Given the hypothesis
$$ H_0 : a=b=1 \space vs\space H_1 : a=b=\frac{1}{2} $$
I want to find the Most Powerful test.
Well, we know by the Neyman-Pearson lemma that: $$ \frac{f(\widetilde{x}/\theta_1)}{f(\widetilde{x}/\theta_0)} > k $$ to some $$ k > 0 $$ we will have a UMP with size $$ \alpha=0.05 $$ such that $$ P(X \space \epsilon \space R | \theta = \theta_0) = \alpha $$
Then,
$$ \frac{f(\widetilde{x}/\theta_1)}{f(\widetilde{x}/\theta_0)}= \frac{1}{\pi} x^{-\frac{1}{2}} (1-x)^{-\frac{1}{2}} > k$$
If I were to graph that I would get a global minimum at $x=\frac{1}{2}$ and that the support $x \in [0,1]$ but I am not sure where to go from here. Just to mention that is a self-study thing! Thank you in advance.
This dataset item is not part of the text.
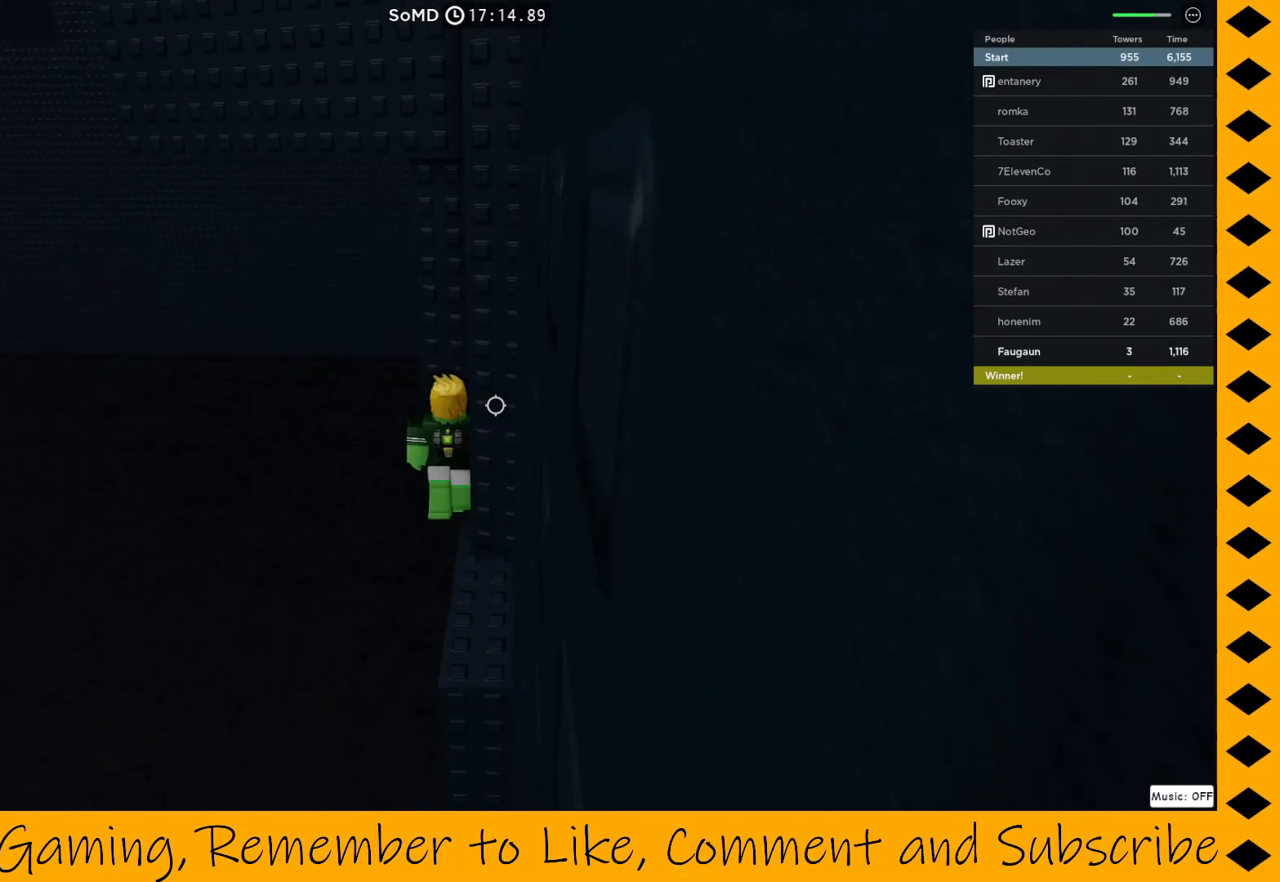
{"keys": [], "mouse": ["right"], "events": [[200, "w", "down"], [300, "w", "up"]]}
Symmetry tells us our rejection region is of the form $$ |x-\frac{1}{2}|> f(k).$$ (If you do the algebra, it is $f(k)=\sqrt{\frac{1}{4} - \frac{1}{\pi^2 k^2}}$.) So it's the region outside of some interval centered inside $(0,1)$.
Since our null hypothesis is a uniform distribution, we don't even need to go through anything more than mental math: this immediately means that for $\alpha=0.05$ we reject if $0<x<0.025$ or if $.975<x<1.$
If you want to get a $k$, you just solve for $f(k) = 0.475,$ but it seems almost counterproductive to do so. You might want to compute the power by integrating the $beta(1/2,1/2)$ distribution over the rejection region.